In Australia, the focus within the superannuation industry for the past thirty years has been on accumulation of savings. Over that period, product development has been driven by accumulation needs, and super funds have focussed on acquiring members saving for their retirement. Product differences between accumulation and post retirement products mean that many retirement products have not been easily supported by traditional systems, particularly annuities and protection products.
Retiree numbers are starting to increase significantly as baby boomers enter retirement and their income and growth needs are now becoming evident. This was particularly thrown in to focus when the GFC delivered rapid depletion of the capital of many pre- retirees, diminishing their income earning capacity throughout their retirement. The financial needs of retiring superannuation fund members are now starting to emerge, and the industry is looking to deliver new solutions designed to meet the specific needs of retiring members.
New product development work is throwing the sufficiency of existing administration software sharply in to focus. Innovation is driving the development of new retirement products, which older technology designed for the accumulation phase battles to support efficiently.

*MATERIAL PROVIDED*:
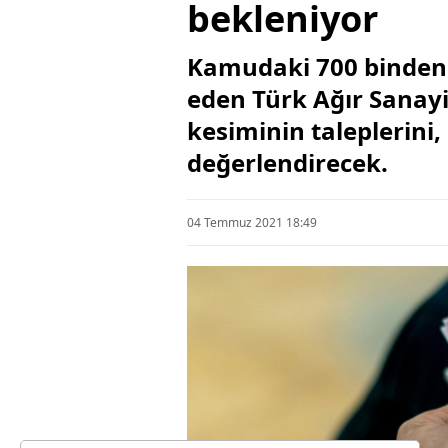
bekleniyor
Kamudaki 700 binden f
eden Türk Ağır Sanayi
kesiminin taleplerini
değerlendirecek.
04 Temmuz 2021 18:49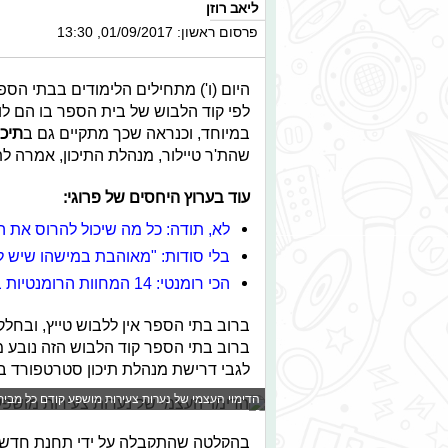
ליאב רוזן
פרסום ראשון: 01/09/2017, 13:30
היום (ו') מתחילים הלימודים בבתי הספ
לפי קוד הלבוש של בית הספר בו הם לו
במיוחד, וכנראה שכך מתקיים גם ב
תיכו
שהת'ר טיילור, מנהלת התיכון, אמרה 
עוד בערוץ היחסים של פרוגי:
לא, תודה: כל מה שיכול להרוס את ה
בלי סודות: "מאוהבת במישהו שיש ל
הכי רומנטי: 14 המחוות הרומנטיות ביותר שהצלחנו למצוא
ברוב בתי הספר אין ללבוש טייץ, ובחל
ברוב בתי הספר קוד הלבוש הזה נובע מ
לגבי דרישת מנהלת תיכון סטרטפורד בנ
הדימוי העצמי של נערות צעירות מושפע קודם כל מבית הספר © צ
בהקלטה שהתקבלה על ידי תחנת חדשות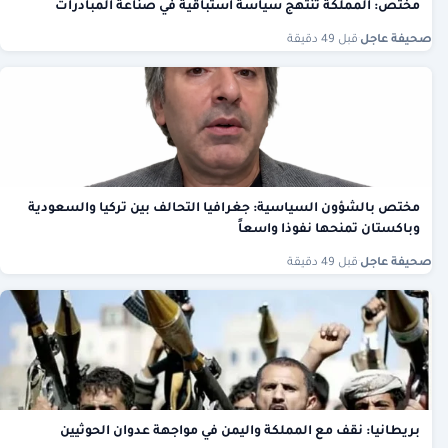
مختص: المملكة تنتهج سياسة استباقية في صناعة المبادرات
صحيفة عاجل
·
قبل 49 دقيقة
مختص بالشؤون السياسية: جغرافيا التحالف بين تركيا والسعودية
وباكستان تمنحها نفوذا واسعاً
صحيفة عاجل
·
قبل 49 دقيقة
بريطانيا: نقف مع المملكة واليمن في مواجهة عدوان الحوثيين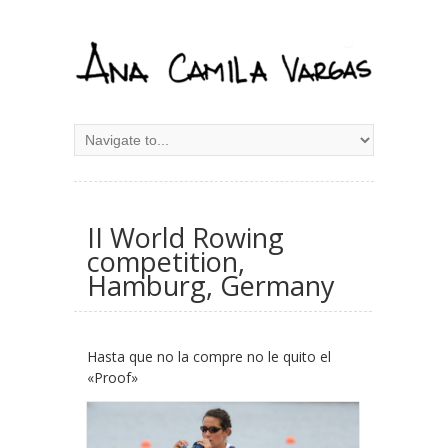
II World Rowing
competition,
Hamburg, Germany
Hasta que no la compre no le quito el
«Proof»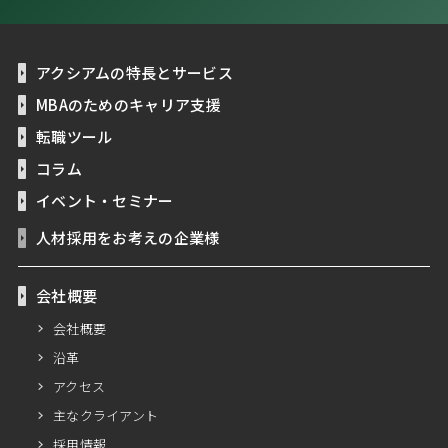
アクシアムの特長とサービス
MBAのためのキャリア支援
転職ツール
コラム
イベント・セミナー
人材採用をお考えの企業様
会社概要
会社概要
沿革
アクセス
主なクライアント
採用情報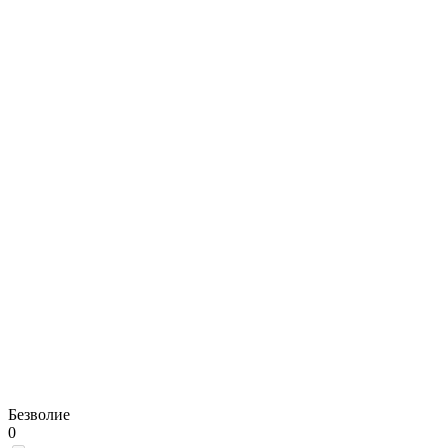
Безволие
0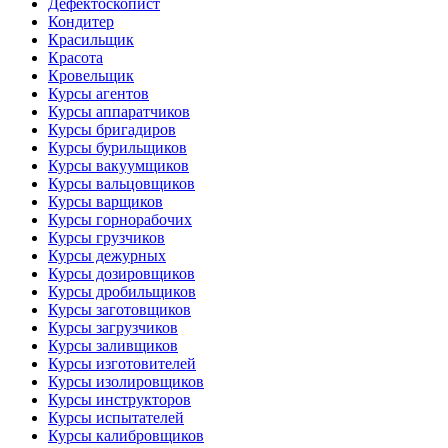
Дефектоскопист
Кондитер
Красильщик
Красота
Кровельщик
Курсы агентов
Курсы аппаратчиков
Курсы бригадиров
Курсы бурильщиков
Курсы вакуумщиков
Курсы вальцовщиков
Курсы варщиков
Курсы горнорабочих
Курсы грузчиков
Курсы дежурных
Курсы дозировщиков
Курсы дробильщиков
Курсы заготовщиков
Курсы загрузчиков
Курсы заливщиков
Курсы изготовителей
Курсы изолировщиков
Курсы инструкторов
Курсы испытателей
Курсы калибровщиков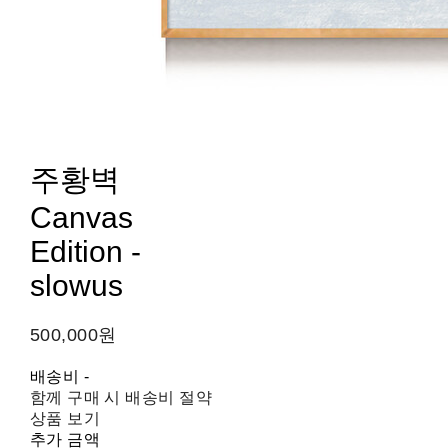
주황벽
Canvas
Edition -
slowus
500,000원
배송비
-
함께 구매 시 배송비 절약
상품 보기
추가 금액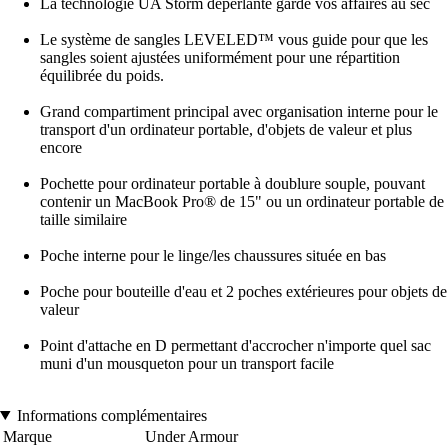
La technologie UA Storm déperlante garde vos affaires au sec
Le système de sangles LEVELED™ vous guide pour que les
sangles soient ajustées uniformément pour une répartition
équilibrée du poids.
Grand compartiment principal avec organisation interne pour le
transport d'un ordinateur portable, d'objets de valeur et plus
encore
Pochette pour ordinateur portable à doublure souple, pouvant
contenir un MacBook Pro® de 15" ou un ordinateur portable de
taille similaire
Poche interne pour le linge/les chaussures située en bas
Poche pour bouteille d'eau et 2 poches extérieures pour objets de
valeur
Point d'attache en D permettant d'accrocher n'importe quel sac
muni d'un mousqueton pour un transport facile
Informations complémentaires
Marque
Under Armour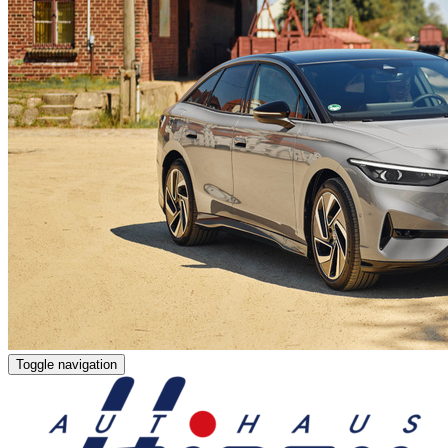
Toggle navigation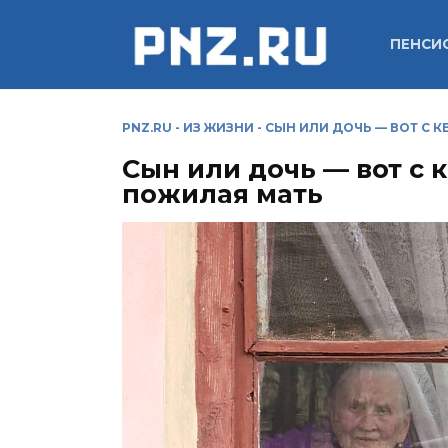
Перейти
к
ПЕНСИ
содержанию
PNZ.RU
-
ИЗ ЖИЗНИ
-
СЫН ИЛИ ДОЧЬ — ВОТ С 
Сын или дочь — вот с 
пожилая мать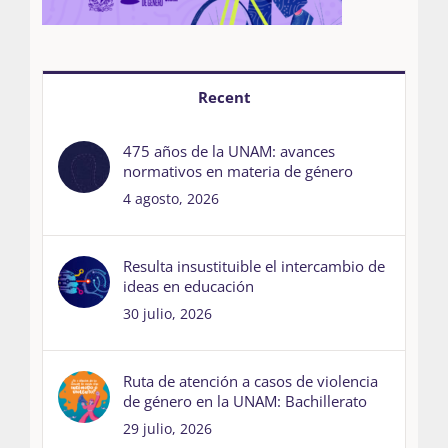
Recent
475 años de la UNAM: avances
normativos en materia de género
4 agosto, 2026
Resulta insustituible el intercambio de
ideas en educación
30 julio, 2026
Ruta de atención a casos de violencia
de género en la UNAM: Bachillerato
29 julio, 2026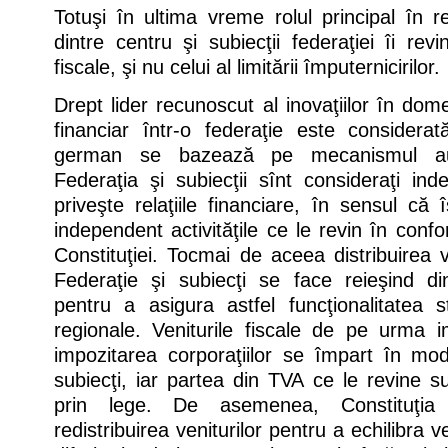
Totuşi în ultima vreme rolul principal în re
dintre centru şi subiecţii federaţiei îi revin
fiscale, şi nu celui al limitării împuternicirilor.
Drept lider recunoscut al inovaţiilor în domen
financiar într-o federaţie este consider
german se bazează pe mecanismul auto
Federaţia şi subiecţii sînt consideraţi in
priveşte relaţiile financiare, în sensul că
independent activităţile ce le revin în conf
Constituţiei. Tocmai de aceea distribuirea ve
Federaţie şi subiecţi se face reieşind din
pentru a asigura astfel funcţionalitatea st
regionale. Veniturile fiscale de pe urma i
impozitarea corporaţiilor se împart în mod
subiecţi, iar partea din TVA ce le revine su
prin lege. De asemenea, Constituţia
redistribuirea veniturilor pentru a echilibra ve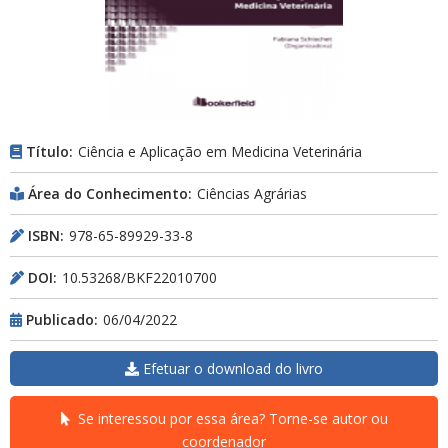
Título:
Ciência e Aplicação em Medicina Veterinária
Área do Conhecimento:
Ciências Agrárias
ISBN:
978-65-89929-33-8
DOI:
10.53268/BKF22010700
Publicado:
06/04/2022
Efetuar o download do livro
Se interessou por essa área? Torne-se autor ou
coordenador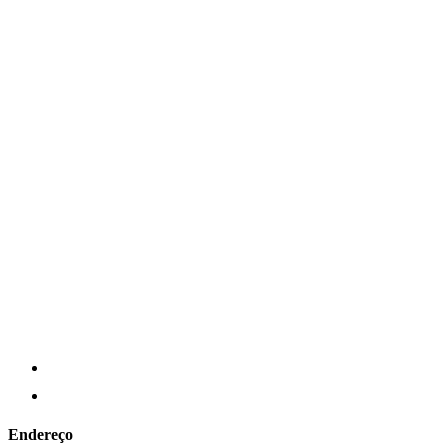
Endereço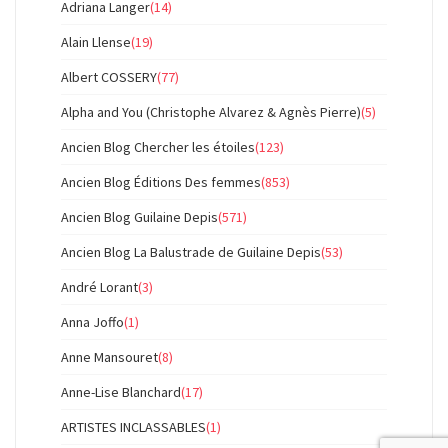
Adriana Langer
(14)
Alain Llense
(19)
Albert COSSERY
(77)
Alpha and You (Christophe Alvarez & Agnès Pierre)
(5)
Ancien Blog Chercher les étoiles
(123)
Ancien Blog Éditions Des femmes
(853)
Ancien Blog Guilaine Depis
(571)
Ancien Blog La Balustrade de Guilaine Depis
(53)
André Lorant
(3)
Anna Joffo
(1)
Anne Mansouret
(8)
Anne-Lise Blanchard
(17)
ARTISTES INCLASSABLES
(1)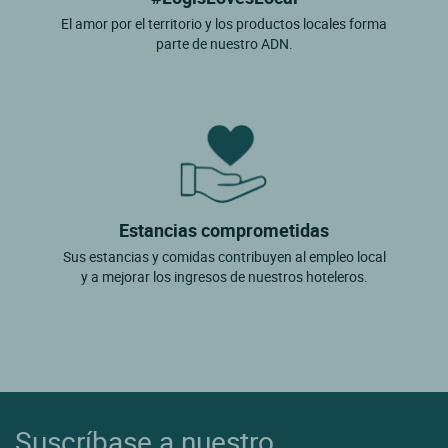
El amor por el territorio y los productos locales forma
parte de nuestro ADN.
Estancias comprometidas
Sus estancias y comidas contribuyen al empleo local
y a mejorar los ingresos de nuestros hoteleros.
Suscríbase a nuestro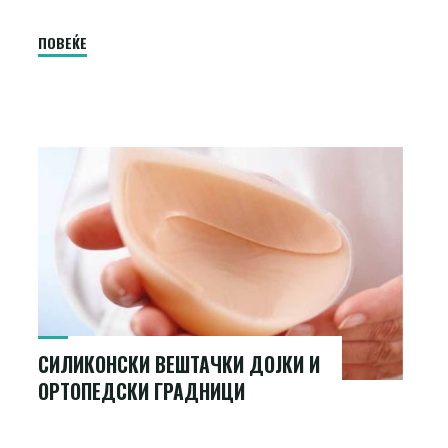
"Serrapeptase"
ПОВЕЌЕ
СИЛИКОНСКИ ВЕШТАЧКИ ДОЈКИ И
ОРТОПЕДСКИ ГРАДНИЦИ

*PROBLEMS TO WORK ON*:
- a) In the text about Australian superannuation, which retirement products does it say traditional systems have particularly struggled to support?
- b) Continue the text on Australian superannuation and retirement products from its last sentence.

*ANSWERS TO THE EXERCISE*:
- a) Annuities and protection products.

- b)
What are the technology considerations of product developers addressing the needs of retirees? First and foremost is the need to deliver the flexibility to develop new products quickly and cost effectively. Technology that enables rapid product builds without IT involvement is available today, and will allow superannuation funds in the future to respond to client needs and market challenges effectively. Using this technology, superannuation funds can lay foundations for the future, by ensuring that technology supports their strategic direction. These systems will be characterised by the following:
- The ability to support accumulation, transition and retirement phases of the customer life cycle. By offering the full suite of products, members’ needs can be addressed throughout their whole lifecycle, enhancing the ability to service customers effectively and reducing the complexity and cost of the operational support.
- Built to support the needs of investment, insurance and income products from first principles. This will mean that systems will need to differentiate between capital and income components and manage non-unitised assets.
- As superannuation funds are likely to work with third parties to deliver new products (for example, life companies), their systems will need to allow funds to leverage outsource relationships and specialist products while keeping close control over the member experience. Successful super funds will offer members a seamless experience despite the involvement of third parties, rather than a sense of being handed over to a third party provider
- The ability to meet the needs of members for on-line capability. Retired members are likely, over time, to become more engaged with their superannuation than they were prior to retirement. They will increasingly expect online tools and calculators to enable this. For example, forms will need to be available on any device, pre-populated with member details from the underlying system, allowing customers to progress to next steps in real time. They will want to contact a financial adviser, “chat” to customer service or initiate an application process in real time.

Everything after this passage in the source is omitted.